Colony Size (Frames of Bees)

Average colony size did change significantly over time, and this change varied according to region (Figure 1). However, supplementation had no significant effect on colony size.

Figure 1: Box and whisker plot of colony size (reported as number of frames of bees) for each treatment group recorded at each visit. Colonies were visited four times: twice in fall 2019 ( V1 & V2 = visits 1 & 2) and twice in spring 2020 (V3 & V4 = visits 3 & 4). Color represents Treatment Group. Control (Blue), No supplementation negative control; A (Yellow) Probiotic A Supplementation Treatment Group; B (Red), Probiotic B Treatment Group. CA, California; OR, Oregon. Figure credit Nathalie Steinhauer.

Brood Pattern (qualitative score from 1 to 5)

There were significant differences in brood pattern change over time between the two geographic regions. However, the supplementation treatment had no significant effect on the quality of brood pattern.

Nosema Loads

Nosema loads were measured as a potential indicator of colony stress. Though the three treatment groups ended the trial without significant differences in their Nosema infestation levels, we did observe a significant drop in Nosema load between Visit 1 and Visit 2 for colonies treated with Probiotic A, which could have resulted from slightly higher starting loads (Figure 2). However, the Probiotic A-treatment group’s change in Nosema load between Visit 1 and Visit 2 were not significantly different from the control colonies, and colonies receiving Probiotic B also showed Nosema load declines during that time. Noticeably, supplemented colonies did not show decreased Nosema loads in the spring compared to the control colonies.
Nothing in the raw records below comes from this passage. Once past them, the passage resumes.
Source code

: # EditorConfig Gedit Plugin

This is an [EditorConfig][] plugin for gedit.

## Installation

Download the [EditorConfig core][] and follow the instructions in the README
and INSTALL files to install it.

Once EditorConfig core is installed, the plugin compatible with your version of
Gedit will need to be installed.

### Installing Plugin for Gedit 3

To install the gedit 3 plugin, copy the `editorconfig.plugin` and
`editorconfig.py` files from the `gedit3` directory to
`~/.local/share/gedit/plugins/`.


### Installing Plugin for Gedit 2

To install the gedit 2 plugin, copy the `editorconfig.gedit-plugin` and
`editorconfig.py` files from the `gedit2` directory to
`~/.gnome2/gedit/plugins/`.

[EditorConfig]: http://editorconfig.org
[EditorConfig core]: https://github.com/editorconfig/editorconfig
Figure 2: Box and whisker plot of Nosema loads (reported as millions of spores per bee) for each treatment group recorded at each visit. Colonies were visited four times: twice in fall 2019 ( V1 & V2 = visits 1 & 2) and twice in spring 2020 (V3 & V4 = visits 3 & 4). Color represents Treatment Group. Control (Blue), No supplementation negative control; A (Yellow) Probiotic A Supplementation Treatment Group; B (Red), Probiotic B Treatment Group. CA, California; OR, Oregon. Figure credit Nathalie Steinhauer.

Signs of Disease

Eight of the fifteen disease symptoms routinely documented during colony health inspections were encountered in this trial: chewed down brood (CDB), chalkbrood (chalk), entombed pollen, phoretic Varroa (Varroa found on adult bees), deformed wing virus A (DWV-A), idiopathic brood disease syndrome (IBDS), European foulbrood (EFB) and small hive beetles (SHB; adults). There was no significant difference between treatment groups in the prevalence of any observed disease symptoms.

We did not perform gut microbiome analysis during this study.

Conclusion

Considering the limitations of this studya limited geographic scope and study durationwe found no significant effect of probiotic supplementation on population size (frames of bees) or standard colony health metrics, including Varroa load, Nosema load, brood pattern, signs of disease, queen events and viral load.